Statue of "Bigfoot" at a roadside attraction along state highway 504, east of Silver Lake, Washington.
Wikimedia Commons / Bigfoot

So-called samples of Bigfoot’s hair have been shown to be nothing more than hair from any common woodland animal, such as a wolf or bear. Enthusiasts and fanatics of Cryptozoology – the pseudoscience study of paranormal creatures – have reportedly been collecting samples of Mr. Bigfoot’s hair. But such “artifacts” have all landed squarely in the cross hairs of factual science.

Reports The Associated Press, via MSN News on Wednesday: “DNA testing is taking a bite out of the Bigfoot legend. After scientists analyzed more than 30 hair samples reportedly left behind by Bigfoot and similar mythical beasts like the Himalayan Yeti, they found all of them came from more mundane creatures like bears, wolves, cows and raccoons.”

Oxford University and the Lausanne Museum of Zoology, in 2012, issued an open call to Bigfoot aficionados – Send us your samples. Close to 60 samples were sent in. Of those, about a third were immediately ruled out because they were either plant material, glass fibers or other non-animal substances.

In the end, thirty-six separate samples were sent to study leader Bryan Sykes of Oxford University, whose team employed DNA sequencing to see if the samples matched any known species.

They did – all of them.

“I thought there was about a 5 percent chance of finding a sample from a Neanderthal,” Sykes said. As it turned out, the Oxford researchers found the following: Hair from different sorts of bears, a tapir, cows, horses, deer, a sheep, a raccoon and even human hair. (We cannot confirm, but the human hair likely came from a bar of soap.)

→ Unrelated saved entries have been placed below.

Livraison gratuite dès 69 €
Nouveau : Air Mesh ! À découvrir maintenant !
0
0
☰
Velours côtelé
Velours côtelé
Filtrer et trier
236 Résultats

Knowing how, um, inspired Bigfoot believers can be, Sykes was cautious to say that their study rules out the existence of the mythological beast.

“The fact that none of these samples turned out to be a Bigfoot doesn't mean the next one won't,” Sykes said.

Dr. Todd Disotell, a professor of anthropology at New York University, believes that most scientists, like himself, would want more than just DNA proof. (Or a grainy photo of a dude in a monkey suit.)

“I would want visual or physical proof, like a body part, on top of the DNA evidence,” Disotell said. “Every mammal in the forest leaves hair and poop behind and that's what we've found.”

The full paper, titled “Genetic analysis of hair samples attributed to yeti, Bigfoot, and other anomalous primates,” was published online in the journal Proceedings of the Royal Society B.

So for the Bigfoot, Yeti, Sasquatch and Abominable Snowman seekers… keep looking.